Fitch conferma rating Italia ad 'A-', outlook negativo

Milano, 14 dic. (LaPresse) - Fitch ha confermato il rating 'A-' dell'Italia, mantenendo tuttavia l'outlook 'negativo'. E' quanto si legge in una nota dell'agenzia internazionale. Fitch sottolinea che la conferma del merito di credito riflette "l'avanzamento di consolidamento fiscale e riforme strutturali nel 2012 ampiamente in linea con le aspettative". Il deficit, spiega l'agenzia, sarà inferiore al 3% del Pil, il che implica un avanzo primario vicino al 3%. Il disavanzo di bilancio è gradualmente diminuito da un picco del 5,4% nel 2009. Inoltre Fitch definisce "sostenibile" il sistema pensionistico anche se segnala "rischi" sul settore bancario. Secondo l'agenzia il debito sovrano italiano "ha dimostrato la sua flessibilità di finanziamento e capacità di ripresa durante la crisi che riflette una forte base di investitori domestici e la durata media di 4,7 anni". Ancora, il debito "rimane sostenuto da un'economia in relativa salute, ad alto valore aggiunto e diversificata, con moderati livelli di indebitamento del settore privato".

Un governo "stabile" e "impegnato per il percorso di consolidamento fiscale e le regole di bilancio di medio termine" è uno degli elementi citati da Fitch che potrebbe migliorare la valutazione sul merito di credito italiano. Secondo l'agenzia internazionale, infatti, uno dei fattori che hanno inciso sul mantenimento di un outlook 'negativo' è il rischio di "instabilità del governo dopo le prossime elezioni e una prolungata incertezza sulle politiche economiche e fiscali e sulla loro continuità".

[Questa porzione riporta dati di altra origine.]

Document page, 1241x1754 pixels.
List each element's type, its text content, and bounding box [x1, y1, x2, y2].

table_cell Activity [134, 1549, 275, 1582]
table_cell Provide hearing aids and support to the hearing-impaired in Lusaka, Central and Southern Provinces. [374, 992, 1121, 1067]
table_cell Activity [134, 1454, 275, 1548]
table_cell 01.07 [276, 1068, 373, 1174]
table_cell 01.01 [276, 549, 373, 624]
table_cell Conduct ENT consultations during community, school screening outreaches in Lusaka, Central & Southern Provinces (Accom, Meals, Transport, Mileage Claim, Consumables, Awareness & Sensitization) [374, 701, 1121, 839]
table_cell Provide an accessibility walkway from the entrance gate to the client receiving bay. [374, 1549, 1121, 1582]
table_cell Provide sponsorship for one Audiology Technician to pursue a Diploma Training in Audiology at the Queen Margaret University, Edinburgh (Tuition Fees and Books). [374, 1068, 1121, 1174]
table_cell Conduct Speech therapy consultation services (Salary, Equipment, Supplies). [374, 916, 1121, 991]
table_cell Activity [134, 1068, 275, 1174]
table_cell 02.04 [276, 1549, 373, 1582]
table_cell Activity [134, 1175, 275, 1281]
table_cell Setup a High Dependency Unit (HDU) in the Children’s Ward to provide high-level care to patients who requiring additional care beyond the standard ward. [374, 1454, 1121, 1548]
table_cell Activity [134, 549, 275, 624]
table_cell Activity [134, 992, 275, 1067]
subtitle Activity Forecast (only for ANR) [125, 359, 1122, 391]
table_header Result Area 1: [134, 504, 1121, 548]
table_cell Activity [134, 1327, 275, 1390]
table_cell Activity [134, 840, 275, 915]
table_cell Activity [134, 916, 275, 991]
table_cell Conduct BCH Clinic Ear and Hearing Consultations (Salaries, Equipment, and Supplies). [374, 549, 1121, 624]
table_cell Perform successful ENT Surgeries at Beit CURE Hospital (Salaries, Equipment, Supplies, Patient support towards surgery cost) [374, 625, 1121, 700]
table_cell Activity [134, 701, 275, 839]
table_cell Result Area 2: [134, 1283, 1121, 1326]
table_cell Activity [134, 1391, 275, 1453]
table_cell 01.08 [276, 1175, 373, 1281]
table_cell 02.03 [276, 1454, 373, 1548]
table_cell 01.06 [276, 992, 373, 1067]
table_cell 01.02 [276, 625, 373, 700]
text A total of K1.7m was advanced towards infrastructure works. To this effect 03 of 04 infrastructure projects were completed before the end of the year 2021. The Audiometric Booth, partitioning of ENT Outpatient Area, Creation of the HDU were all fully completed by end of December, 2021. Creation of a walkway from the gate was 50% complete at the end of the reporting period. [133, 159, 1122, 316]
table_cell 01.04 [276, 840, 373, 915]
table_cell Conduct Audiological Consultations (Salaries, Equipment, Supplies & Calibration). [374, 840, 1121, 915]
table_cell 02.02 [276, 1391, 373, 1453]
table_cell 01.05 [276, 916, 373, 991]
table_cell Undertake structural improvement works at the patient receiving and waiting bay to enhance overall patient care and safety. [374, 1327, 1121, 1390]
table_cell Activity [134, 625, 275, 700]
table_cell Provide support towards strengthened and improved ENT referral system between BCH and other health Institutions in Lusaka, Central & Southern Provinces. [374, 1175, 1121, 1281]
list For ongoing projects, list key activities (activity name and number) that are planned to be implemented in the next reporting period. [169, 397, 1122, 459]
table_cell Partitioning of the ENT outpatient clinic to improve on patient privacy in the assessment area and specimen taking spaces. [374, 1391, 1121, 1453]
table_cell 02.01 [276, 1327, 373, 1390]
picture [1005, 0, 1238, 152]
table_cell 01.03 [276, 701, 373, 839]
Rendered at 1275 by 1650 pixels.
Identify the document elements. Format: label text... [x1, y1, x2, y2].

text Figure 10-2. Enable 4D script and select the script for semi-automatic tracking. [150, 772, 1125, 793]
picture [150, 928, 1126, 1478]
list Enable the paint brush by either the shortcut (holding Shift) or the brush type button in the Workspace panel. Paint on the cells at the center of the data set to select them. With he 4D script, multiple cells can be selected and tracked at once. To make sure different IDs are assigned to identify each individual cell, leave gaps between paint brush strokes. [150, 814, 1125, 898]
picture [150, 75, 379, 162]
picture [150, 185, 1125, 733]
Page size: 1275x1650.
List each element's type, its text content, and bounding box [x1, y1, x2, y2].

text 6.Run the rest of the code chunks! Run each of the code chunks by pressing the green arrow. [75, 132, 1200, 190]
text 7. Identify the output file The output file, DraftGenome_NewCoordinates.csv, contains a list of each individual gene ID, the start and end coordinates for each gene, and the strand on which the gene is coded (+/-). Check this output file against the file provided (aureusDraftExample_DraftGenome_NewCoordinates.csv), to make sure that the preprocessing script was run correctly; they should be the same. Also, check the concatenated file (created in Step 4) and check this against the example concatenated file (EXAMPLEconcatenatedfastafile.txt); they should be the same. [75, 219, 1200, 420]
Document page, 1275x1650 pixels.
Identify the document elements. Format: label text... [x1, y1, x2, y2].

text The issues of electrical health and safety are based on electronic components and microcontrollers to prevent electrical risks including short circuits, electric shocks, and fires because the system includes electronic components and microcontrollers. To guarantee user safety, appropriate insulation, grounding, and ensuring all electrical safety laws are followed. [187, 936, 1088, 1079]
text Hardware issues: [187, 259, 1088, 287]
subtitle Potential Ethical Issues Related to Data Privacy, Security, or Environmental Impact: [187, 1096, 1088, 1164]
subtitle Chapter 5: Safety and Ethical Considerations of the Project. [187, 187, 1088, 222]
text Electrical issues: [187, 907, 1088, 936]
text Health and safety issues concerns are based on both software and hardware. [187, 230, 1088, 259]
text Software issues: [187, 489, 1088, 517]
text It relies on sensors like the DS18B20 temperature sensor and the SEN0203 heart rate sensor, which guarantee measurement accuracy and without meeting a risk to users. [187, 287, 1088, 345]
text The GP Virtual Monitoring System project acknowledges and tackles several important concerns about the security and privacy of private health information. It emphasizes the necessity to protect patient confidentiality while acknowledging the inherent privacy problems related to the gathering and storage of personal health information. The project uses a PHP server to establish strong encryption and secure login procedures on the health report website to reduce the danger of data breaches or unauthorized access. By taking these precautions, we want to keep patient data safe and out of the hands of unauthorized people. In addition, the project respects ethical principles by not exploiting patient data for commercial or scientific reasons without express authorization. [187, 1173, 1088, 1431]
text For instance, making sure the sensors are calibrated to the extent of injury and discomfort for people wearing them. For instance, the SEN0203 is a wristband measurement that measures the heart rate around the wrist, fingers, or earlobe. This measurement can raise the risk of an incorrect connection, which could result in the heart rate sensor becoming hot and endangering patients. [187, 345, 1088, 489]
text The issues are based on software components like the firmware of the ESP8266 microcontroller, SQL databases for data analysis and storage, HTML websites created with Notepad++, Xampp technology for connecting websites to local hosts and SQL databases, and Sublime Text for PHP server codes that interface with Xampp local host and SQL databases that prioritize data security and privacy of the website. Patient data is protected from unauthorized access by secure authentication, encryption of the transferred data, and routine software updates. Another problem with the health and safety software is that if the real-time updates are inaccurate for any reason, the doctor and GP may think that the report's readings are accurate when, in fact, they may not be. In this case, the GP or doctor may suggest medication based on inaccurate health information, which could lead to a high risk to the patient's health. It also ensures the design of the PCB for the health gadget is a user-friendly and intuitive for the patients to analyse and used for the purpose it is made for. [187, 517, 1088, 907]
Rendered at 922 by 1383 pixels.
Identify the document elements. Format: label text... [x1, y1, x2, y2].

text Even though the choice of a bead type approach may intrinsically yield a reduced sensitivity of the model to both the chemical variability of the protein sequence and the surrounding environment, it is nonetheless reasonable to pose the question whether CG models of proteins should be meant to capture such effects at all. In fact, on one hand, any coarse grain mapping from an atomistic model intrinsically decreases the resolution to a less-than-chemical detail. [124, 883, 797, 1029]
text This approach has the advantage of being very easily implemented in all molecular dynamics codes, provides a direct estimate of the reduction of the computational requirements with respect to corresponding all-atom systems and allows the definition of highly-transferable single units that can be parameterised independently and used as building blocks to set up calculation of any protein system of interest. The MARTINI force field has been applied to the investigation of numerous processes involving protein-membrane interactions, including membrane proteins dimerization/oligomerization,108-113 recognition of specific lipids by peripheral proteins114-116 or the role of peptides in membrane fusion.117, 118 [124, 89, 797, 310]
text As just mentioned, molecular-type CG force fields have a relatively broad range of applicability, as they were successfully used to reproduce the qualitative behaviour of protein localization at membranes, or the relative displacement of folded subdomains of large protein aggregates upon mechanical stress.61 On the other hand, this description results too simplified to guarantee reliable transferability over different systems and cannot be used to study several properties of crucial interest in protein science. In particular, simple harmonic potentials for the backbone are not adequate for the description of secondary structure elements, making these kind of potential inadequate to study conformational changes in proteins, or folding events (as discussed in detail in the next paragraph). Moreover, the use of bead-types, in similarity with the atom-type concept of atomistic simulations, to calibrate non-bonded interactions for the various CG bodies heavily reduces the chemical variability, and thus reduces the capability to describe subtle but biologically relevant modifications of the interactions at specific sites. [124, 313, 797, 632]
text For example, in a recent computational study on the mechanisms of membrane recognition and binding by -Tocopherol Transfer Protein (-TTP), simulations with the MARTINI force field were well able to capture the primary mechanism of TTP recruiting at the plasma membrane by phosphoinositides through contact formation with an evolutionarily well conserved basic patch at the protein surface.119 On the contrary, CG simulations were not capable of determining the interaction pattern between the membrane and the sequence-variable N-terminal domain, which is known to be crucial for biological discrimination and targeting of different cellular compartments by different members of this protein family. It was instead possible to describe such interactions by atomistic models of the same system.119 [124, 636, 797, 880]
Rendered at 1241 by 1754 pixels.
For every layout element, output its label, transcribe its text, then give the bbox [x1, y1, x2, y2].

Fitch ha infine deciso di mantenere l'outlook per il 2013 sulle banche italiane 'negativo'. Le prospettive, scrive l'agenzia, "riflettono il difficile ambiente operativo per le banche italiane in mezzo alla crisi dell'eurozona". Fitch chiarisce che "la debole economia reale del Paese ha causato un forte aumento di crediti deteriorati" e per questo la "qualità del credito continuerà a deteriorarsi ulteriormente nel 2013. Allo stesso tempo, la generazione di guadagni rimane sotto pressione".